Where is actual development in Plotting?

Here’s what I think we should do with plotting in Julia:

I don’t think we need a default plotting package - because how do you guarantee your one chosen package is the preferred one? R tried that, but it’s not the one everybody is using, and the reason it even works with that is that everybody has accepted Wickham’s packages as a standard library.

I also think the current understanding, of a cohort of several different plotting packages that compete with each other to be the preferred plotting package is profoundly mistaken. It creates an uneasy feeling about plotting. And it misses the promise of a nicely integrated plotting functionality, though plotting is at least as central to a scientific computing language as is something like data representation.

What we need instead is a modular plotting structure with good support in a shared base package, based on interfaces. This has not been tried before to my knowledge, but represents a unique chance for julia. I don’t think we’ve yet begun to unpack the potential there is in applying an interface model to julia’s plotting ecosystem. The collaborative nature of Julia’s package ecosystem (yet) makes this possible.

GIVEN ENTRIES
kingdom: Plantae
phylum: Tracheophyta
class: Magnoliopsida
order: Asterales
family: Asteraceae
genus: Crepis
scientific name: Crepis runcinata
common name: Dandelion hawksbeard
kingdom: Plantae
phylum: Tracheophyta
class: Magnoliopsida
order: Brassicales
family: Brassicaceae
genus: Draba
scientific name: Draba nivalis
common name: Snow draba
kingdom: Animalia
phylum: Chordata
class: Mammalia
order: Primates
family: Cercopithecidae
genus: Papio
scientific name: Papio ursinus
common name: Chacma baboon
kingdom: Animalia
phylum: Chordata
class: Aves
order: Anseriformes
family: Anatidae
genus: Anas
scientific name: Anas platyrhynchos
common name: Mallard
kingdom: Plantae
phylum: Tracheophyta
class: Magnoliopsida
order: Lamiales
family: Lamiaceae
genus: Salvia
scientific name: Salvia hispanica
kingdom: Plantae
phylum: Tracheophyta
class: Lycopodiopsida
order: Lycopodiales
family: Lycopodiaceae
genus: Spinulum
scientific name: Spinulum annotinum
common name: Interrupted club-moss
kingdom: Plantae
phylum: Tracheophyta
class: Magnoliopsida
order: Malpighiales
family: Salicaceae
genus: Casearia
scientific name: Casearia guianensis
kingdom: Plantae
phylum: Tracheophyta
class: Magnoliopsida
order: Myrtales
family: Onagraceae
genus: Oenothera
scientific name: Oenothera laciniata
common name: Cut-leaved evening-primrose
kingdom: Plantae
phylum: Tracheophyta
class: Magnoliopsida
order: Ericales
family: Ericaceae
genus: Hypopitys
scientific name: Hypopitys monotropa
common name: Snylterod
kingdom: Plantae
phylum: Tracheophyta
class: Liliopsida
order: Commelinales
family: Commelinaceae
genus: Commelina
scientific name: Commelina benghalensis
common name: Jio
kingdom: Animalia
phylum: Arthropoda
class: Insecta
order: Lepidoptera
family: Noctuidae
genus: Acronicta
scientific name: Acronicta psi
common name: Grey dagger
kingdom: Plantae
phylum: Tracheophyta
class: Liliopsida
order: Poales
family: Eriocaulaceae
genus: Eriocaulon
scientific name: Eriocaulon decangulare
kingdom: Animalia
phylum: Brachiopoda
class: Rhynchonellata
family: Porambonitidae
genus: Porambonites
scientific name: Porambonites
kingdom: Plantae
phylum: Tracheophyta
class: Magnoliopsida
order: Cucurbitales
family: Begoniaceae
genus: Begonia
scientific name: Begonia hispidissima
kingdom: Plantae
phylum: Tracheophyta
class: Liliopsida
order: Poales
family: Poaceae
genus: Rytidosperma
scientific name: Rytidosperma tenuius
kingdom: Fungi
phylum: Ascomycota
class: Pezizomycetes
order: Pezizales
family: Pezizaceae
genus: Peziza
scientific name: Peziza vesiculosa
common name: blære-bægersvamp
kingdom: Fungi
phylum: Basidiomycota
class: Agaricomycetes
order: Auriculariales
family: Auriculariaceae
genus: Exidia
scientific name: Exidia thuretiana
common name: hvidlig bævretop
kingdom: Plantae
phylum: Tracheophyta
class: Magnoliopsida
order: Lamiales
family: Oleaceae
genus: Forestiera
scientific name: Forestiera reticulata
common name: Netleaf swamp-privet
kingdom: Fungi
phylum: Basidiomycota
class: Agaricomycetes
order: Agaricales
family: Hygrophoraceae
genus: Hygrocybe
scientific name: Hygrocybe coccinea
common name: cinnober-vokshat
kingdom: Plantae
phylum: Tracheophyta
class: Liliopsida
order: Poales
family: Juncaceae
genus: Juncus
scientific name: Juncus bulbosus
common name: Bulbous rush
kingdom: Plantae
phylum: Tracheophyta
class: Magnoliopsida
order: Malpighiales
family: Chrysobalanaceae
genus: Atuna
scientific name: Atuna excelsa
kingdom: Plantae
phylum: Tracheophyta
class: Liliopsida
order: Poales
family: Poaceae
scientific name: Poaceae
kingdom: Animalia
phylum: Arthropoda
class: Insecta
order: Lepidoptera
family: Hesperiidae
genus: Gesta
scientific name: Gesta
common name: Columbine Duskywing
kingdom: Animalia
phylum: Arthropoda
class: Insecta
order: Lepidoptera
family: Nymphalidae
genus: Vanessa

WHAT IS REQUIRED
Answer these questions from the post on plotting in Julia:
(a) Which language does the post say tried having a default plotting package?
(b) Whose packages does it say everybody has accepted as a standard library?
(c) What kind of plotting structure does it say is needed instead?

EXPECTED ANSWER
(a) R
(b) Wickham's
(c) A modular plotting structure with good support in a shared base package, based on interfaces